# EXERCISE AIM
Of all the entries below, retype only the lines from the one with "Brudenell Grove, Hyde Park, Leeds" through the one with "with a sense", exactly as they appear.

┄┄┄┄┄┄┄┄┄┄┄┄┄┄┄┄┄┄┄┄

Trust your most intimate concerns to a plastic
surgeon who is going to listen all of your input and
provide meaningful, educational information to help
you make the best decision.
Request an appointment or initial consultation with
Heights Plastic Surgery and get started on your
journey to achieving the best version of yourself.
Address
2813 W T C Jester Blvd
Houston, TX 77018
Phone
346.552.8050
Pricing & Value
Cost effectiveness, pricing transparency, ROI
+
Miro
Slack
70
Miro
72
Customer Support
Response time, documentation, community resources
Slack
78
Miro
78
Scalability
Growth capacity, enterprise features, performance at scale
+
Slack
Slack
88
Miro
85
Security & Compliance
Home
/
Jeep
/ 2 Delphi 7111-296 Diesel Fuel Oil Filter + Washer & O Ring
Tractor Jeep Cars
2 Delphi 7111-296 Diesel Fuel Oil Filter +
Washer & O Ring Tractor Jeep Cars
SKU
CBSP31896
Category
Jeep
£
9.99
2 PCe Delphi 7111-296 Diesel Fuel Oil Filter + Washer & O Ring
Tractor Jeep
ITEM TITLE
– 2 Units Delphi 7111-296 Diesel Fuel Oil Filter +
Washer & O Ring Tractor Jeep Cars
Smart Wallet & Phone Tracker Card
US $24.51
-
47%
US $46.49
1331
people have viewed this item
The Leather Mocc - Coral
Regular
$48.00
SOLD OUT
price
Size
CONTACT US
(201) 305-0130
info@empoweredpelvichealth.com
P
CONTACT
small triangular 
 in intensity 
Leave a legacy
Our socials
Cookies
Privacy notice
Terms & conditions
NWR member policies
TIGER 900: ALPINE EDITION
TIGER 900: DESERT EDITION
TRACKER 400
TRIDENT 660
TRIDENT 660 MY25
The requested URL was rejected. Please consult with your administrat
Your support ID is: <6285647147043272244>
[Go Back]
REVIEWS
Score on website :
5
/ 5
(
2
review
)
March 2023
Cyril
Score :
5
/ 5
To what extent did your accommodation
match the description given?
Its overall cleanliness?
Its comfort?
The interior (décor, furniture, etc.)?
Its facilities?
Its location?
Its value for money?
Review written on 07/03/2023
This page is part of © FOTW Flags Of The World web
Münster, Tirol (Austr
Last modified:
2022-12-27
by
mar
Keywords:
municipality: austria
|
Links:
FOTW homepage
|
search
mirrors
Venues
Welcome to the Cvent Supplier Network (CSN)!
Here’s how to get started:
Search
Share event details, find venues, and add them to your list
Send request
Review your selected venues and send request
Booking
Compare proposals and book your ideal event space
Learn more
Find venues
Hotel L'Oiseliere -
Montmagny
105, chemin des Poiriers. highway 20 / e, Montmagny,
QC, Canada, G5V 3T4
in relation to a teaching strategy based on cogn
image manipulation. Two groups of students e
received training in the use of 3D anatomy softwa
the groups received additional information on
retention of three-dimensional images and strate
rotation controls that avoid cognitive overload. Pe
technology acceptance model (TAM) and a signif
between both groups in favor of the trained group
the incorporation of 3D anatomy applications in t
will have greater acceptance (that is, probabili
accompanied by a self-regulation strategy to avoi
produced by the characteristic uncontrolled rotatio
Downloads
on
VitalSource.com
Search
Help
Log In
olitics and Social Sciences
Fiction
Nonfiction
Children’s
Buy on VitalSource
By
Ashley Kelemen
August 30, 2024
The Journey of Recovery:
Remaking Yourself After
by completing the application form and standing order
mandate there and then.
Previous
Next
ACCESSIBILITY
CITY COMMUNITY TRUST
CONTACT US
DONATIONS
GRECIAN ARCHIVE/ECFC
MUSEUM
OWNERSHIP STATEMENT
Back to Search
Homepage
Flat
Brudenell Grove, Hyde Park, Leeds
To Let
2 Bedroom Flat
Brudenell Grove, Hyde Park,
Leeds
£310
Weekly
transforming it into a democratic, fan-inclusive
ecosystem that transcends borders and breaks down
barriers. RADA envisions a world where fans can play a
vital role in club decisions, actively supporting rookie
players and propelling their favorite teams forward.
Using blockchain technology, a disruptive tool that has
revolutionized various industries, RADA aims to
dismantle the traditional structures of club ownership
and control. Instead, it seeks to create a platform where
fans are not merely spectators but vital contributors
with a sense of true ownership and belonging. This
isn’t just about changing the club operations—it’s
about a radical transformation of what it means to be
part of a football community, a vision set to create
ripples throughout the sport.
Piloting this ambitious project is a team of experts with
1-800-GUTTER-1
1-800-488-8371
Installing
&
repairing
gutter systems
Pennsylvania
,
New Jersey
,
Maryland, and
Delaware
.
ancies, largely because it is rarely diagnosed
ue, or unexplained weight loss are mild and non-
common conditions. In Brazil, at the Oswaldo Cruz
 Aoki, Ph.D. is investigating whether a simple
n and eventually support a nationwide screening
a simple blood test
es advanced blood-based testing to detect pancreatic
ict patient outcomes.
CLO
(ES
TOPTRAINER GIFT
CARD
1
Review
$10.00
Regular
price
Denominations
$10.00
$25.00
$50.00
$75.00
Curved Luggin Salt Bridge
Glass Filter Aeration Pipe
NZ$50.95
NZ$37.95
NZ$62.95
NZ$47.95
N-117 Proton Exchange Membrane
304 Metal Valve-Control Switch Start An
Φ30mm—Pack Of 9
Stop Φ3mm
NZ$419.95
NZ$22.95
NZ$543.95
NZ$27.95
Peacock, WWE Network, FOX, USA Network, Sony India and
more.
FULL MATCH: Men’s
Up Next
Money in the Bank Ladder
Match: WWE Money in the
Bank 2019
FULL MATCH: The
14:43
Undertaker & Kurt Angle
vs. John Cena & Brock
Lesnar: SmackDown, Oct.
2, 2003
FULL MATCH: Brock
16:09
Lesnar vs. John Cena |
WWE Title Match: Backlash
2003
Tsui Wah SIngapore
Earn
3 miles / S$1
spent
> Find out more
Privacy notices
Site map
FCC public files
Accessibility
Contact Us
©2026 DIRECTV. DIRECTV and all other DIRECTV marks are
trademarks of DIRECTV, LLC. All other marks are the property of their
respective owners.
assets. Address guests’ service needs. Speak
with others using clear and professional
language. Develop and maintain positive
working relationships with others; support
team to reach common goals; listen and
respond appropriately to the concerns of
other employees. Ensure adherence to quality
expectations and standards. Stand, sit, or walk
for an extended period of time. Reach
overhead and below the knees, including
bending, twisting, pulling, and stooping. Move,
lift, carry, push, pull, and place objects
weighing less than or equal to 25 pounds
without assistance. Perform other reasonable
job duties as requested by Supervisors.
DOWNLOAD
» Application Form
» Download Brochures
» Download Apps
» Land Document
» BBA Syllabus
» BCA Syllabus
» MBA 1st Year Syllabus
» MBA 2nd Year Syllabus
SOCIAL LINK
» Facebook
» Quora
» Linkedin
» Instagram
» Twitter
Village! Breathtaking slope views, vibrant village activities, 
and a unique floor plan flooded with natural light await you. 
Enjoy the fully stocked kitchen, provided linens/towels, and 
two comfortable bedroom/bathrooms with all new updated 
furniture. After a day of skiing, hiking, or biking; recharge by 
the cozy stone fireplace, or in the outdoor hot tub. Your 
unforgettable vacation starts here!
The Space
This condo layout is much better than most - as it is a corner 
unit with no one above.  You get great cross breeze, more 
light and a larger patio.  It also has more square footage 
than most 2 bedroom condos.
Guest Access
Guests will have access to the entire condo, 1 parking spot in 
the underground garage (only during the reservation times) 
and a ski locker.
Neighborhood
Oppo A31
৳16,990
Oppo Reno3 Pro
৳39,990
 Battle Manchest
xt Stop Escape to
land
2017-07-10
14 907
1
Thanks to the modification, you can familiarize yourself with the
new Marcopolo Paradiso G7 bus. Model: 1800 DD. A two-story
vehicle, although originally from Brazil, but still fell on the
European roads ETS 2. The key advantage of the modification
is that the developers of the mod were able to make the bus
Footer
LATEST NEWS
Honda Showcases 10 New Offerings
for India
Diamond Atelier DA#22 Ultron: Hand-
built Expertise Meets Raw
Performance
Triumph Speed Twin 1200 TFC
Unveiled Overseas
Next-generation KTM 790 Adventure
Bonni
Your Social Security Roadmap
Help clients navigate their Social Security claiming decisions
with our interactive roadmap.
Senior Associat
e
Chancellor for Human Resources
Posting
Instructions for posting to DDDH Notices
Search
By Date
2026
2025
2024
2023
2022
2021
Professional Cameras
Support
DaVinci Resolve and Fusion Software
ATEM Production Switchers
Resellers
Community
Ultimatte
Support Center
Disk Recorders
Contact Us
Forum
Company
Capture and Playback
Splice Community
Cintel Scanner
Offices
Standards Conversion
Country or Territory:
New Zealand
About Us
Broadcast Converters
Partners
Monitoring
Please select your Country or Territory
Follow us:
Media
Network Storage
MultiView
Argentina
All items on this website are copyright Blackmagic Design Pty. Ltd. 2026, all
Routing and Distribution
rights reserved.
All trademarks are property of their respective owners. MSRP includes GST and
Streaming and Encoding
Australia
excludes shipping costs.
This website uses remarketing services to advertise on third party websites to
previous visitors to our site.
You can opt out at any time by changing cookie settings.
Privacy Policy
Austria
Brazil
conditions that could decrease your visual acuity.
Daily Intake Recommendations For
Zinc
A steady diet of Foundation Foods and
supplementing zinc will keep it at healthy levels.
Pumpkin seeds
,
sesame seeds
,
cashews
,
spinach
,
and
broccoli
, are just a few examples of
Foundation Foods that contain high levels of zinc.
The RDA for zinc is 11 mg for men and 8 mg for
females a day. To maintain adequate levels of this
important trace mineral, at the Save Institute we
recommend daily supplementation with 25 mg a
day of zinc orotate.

┄┄┄┄┄┄┄┄┄┄┄┄┄┄┄┄┄┄┄┄

# WRITTEN RESPONSE
Brudenell Grove, Hyde Park, Leeds
To Let
2 Bedroom Flat
Brudenell Grove, Hyde Park,
Leeds
£310
Weekly
transforming it into a democratic, fan-inclusive
ecosystem that transcends borders and breaks down
barriers. RADA envisions a world where fans can play a
vital role in club decisions, actively supporting rookie
players and propelling their favorite teams forward.
Using blockchain technology, a disruptive tool that has
revolutionized various industries, RADA aims to
dismantle the traditional structures of club ownership
and control. Instead, it seeks to create a platform where
fans are not merely spectators but vital contributors
with a sense of true ownership and belonging. This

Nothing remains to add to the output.